Work instructions: Pull every line of source text from the material below, reproducing it unchanged, and leave the pictures out of your answer.

Supplied data:
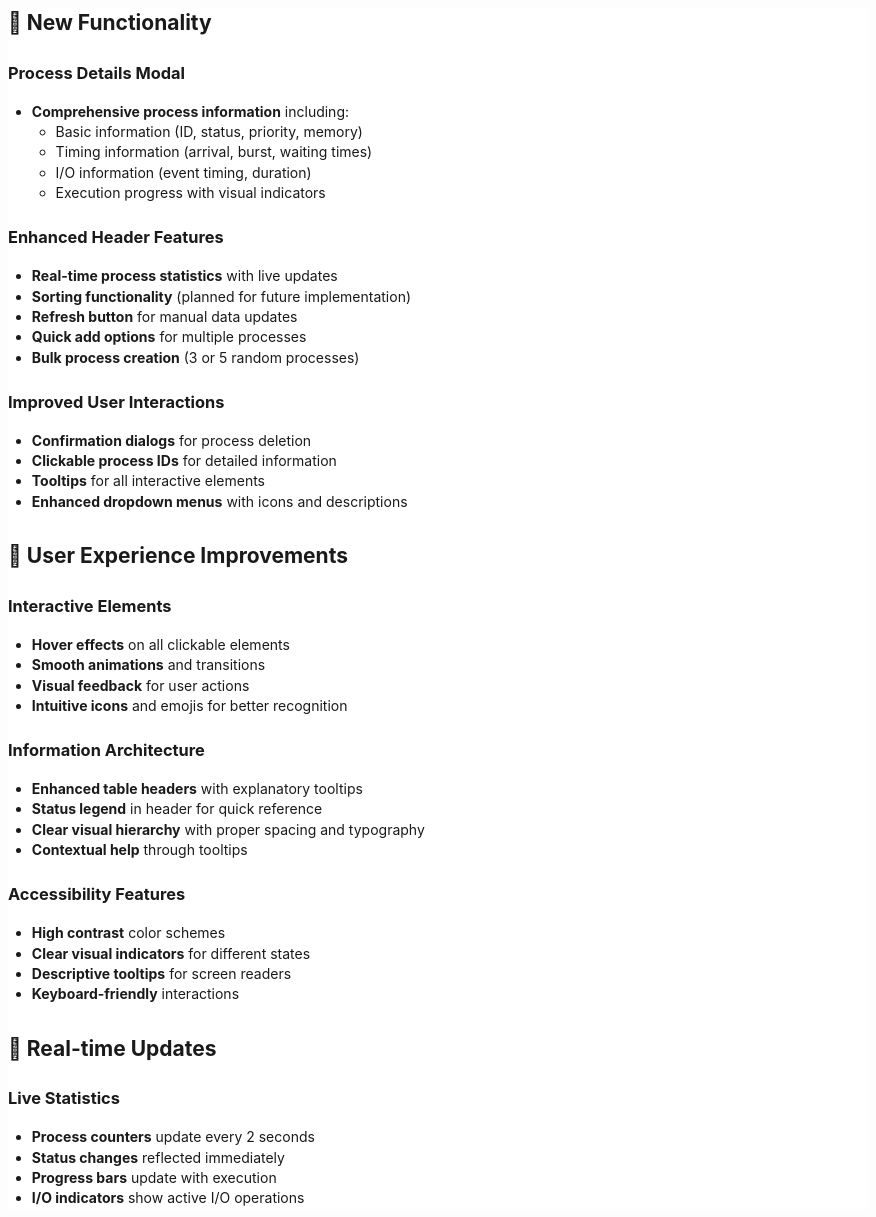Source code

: ## 🔧 New Functionality

### Process Details Modal
- **Comprehensive process information** including:
  - Basic information (ID, status, priority, memory)
  - Timing information (arrival, burst, waiting times)
  - I/O information (event timing, duration)
  - Execution progress with visual indicators

### Enhanced Header Features
- **Real-time process statistics** with live updates
- **Sorting functionality** (planned for future implementation)
- **Refresh button** for manual data updates
- **Quick add options** for multiple processes
- **Bulk process creation** (3 or 5 random processes)

### Improved User Interactions
- **Confirmation dialogs** for process deletion
- **Clickable process IDs** for detailed information
- **Tooltips** for all interactive elements
- **Enhanced dropdown menus** with icons and descriptions

## 🎯 User Experience Improvements

### Interactive Elements
- **Hover effects** on all clickable elements
- **Smooth animations** and transitions
- **Visual feedback** for user actions
- **Intuitive icons** and emojis for better recognition

### Information Architecture
- **Enhanced table headers** with explanatory tooltips
- **Status legend** in header for quick reference
- **Clear visual hierarchy** with proper spacing and typography
- **Contextual help** through tooltips

### Accessibility Features
- **High contrast** color schemes
- **Clear visual indicators** for different states
- **Descriptive tooltips** for screen readers
- **Keyboard-friendly** interactions

## 🔄 Real-time Updates

### Live Statistics
- **Process counters** update every 2 seconds
- **Status changes** reflected immediately
- **Progress bars** update with execution
- **I/O indicators** show active I/O operations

Result of the exercise:
Source code

: ## 🔧 New Functionality

### Process Details Modal
- **Comprehensive process information** including:
  - Basic information (ID, status, priority, memory)
  - Timing information (arrival, burst, waiting times)
  - I/O information (event timing, duration)
  - Execution progress with visual indicators

### Enhanced Header Features
- **Real-time process statistics** with live updates
- **Sorting functionality** (planned for future implementation)
- **Refresh button** for manual data updates
- **Quick add options** for multiple processes
- **Bulk process creation** (3 or 5 random processes)

### Improved User Interactions
- **Confirmation dialogs** for process deletion
- **Clickable process IDs** for detailed information
- **Tooltips** for all interactive elements
- **Enhanced dropdown menus** with icons and descriptions

## 🎯 User Experience Improvements

### Interactive Elements
- **Hover effects** on all clickable elements
- **Smooth animations** and transitions
- **Visual feedback** for user actions
- **Intuitive icons** and emojis for better recognition

### Information Architecture
- **Enhanced table headers** with explanatory tooltips
- **Status legend** in header for quick reference
- **Clear visual hierarchy** with proper spacing and typography
- **Contextual help** through tooltips

### Accessibility Features
- **High contrast** color schemes
- **Clear visual indicators** for different states
- **Descriptive tooltips** for screen readers
- **Keyboard-friendly** interactions

## 🔄 Real-time Updates

### Live Statistics
- **Process counters** update every 2 seconds
- **Status changes** reflected immediately
- **Progress bars** update with execution
- **I/O indicators** show active I/O operations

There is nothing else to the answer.